| DIRECTIONS |
Without the images, output every record exactly as it appears.

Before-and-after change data
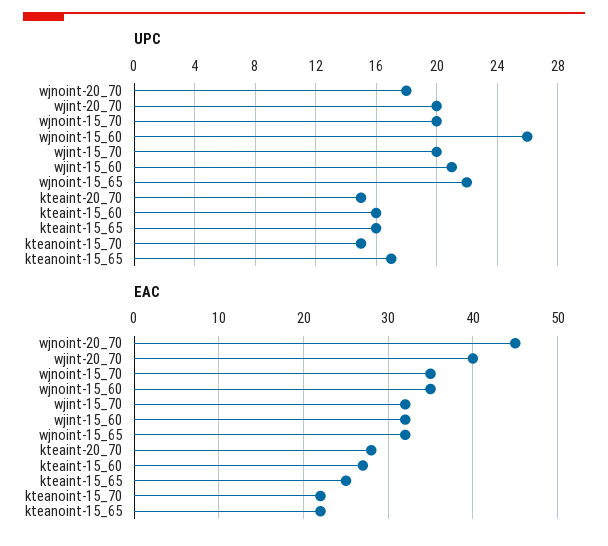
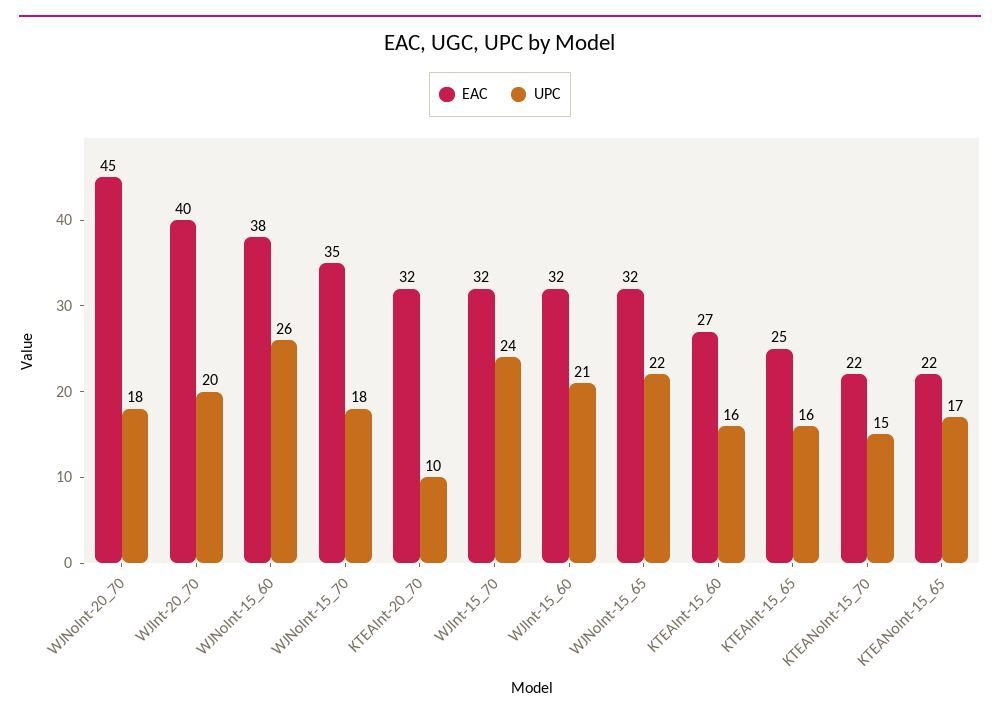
  {
    "UPC": {
      "wjnoint-20_70": 18,
      "wjint-20_70": 20,
-     "wjnoint-15_70": 20,
+     "wjnoint-15_70": 18,
      "wjnoint-15_60": 26,
-     "wjint-15_70": 20,
+     "wjint-15_70": 24,
      "wjint-15_60": 21,
      "wjnoint-15_65": 22,
-     "kteaint-20_70": 15,
+     "kteaint-20_70": 10,
      "kteaint-15_60": 16,
      "kteaint-15_65": 16,
      "kteanoint-15_70": 15,
      "kteanoint-15_65": 17
    },
    "EAC": {
      "wjnoint-20_70": 45,
      "wjint-20_70": 40,
      "wjnoint-15_70": 35,
-     "wjnoint-15_60": 35,
+     "wjnoint-15_60": 38,
      "wjint-15_70": 32,
      "wjint-15_60": 32,
      "wjnoint-15_65": 32,
-     "kteaint-20_70": 28,
+     "kteaint-20_70": 32,
      "kteaint-15_60": 27,
      "kteaint-15_65": 25,
      "kteanoint-15_70": 22,
      "kteanoint-15_65": 22
    }
  }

| ANSWER BOX |
  {
    "UPC": {
      "wjnoint-20_70": 18,
      "wjint-20_70": 20,
-     "wjnoint-15_70": 20,
+     "wjnoint-15_70": 18,
      "wjnoint-15_60": 26,
-     "wjint-15_70": 20,
+     "wjint-15_70": 24,
      "wjint-15_60": 21,
      "wjnoint-15_65": 22,
-     "kteaint-20_70": 15,
+     "kteaint-20_70": 10,
      "kteaint-15_60": 16,
      "kteaint-15_65": 16,
      "kteanoint-15_70": 15,
      "kteanoint-15_65": 17
    },
    "EAC": {
      "wjnoint-20_70": 45,
      "wjint-20_70": 40,
      "wjnoint-15_70": 35,
-     "wjnoint-15_60": 35,
+     "wjnoint-15_60": 38,
      "wjint-15_70": 32,
      "wjint-15_60": 32,
      "wjnoint-15_65": 32,
-     "kteaint-20_70": 28,
+     "kteaint-20_70": 32,
      "kteaint-15_60": 27,
      "kteaint-15_65": 25,
      "kteanoint-15_70": 22,
      "kteanoint-15_65": 22
    }
  }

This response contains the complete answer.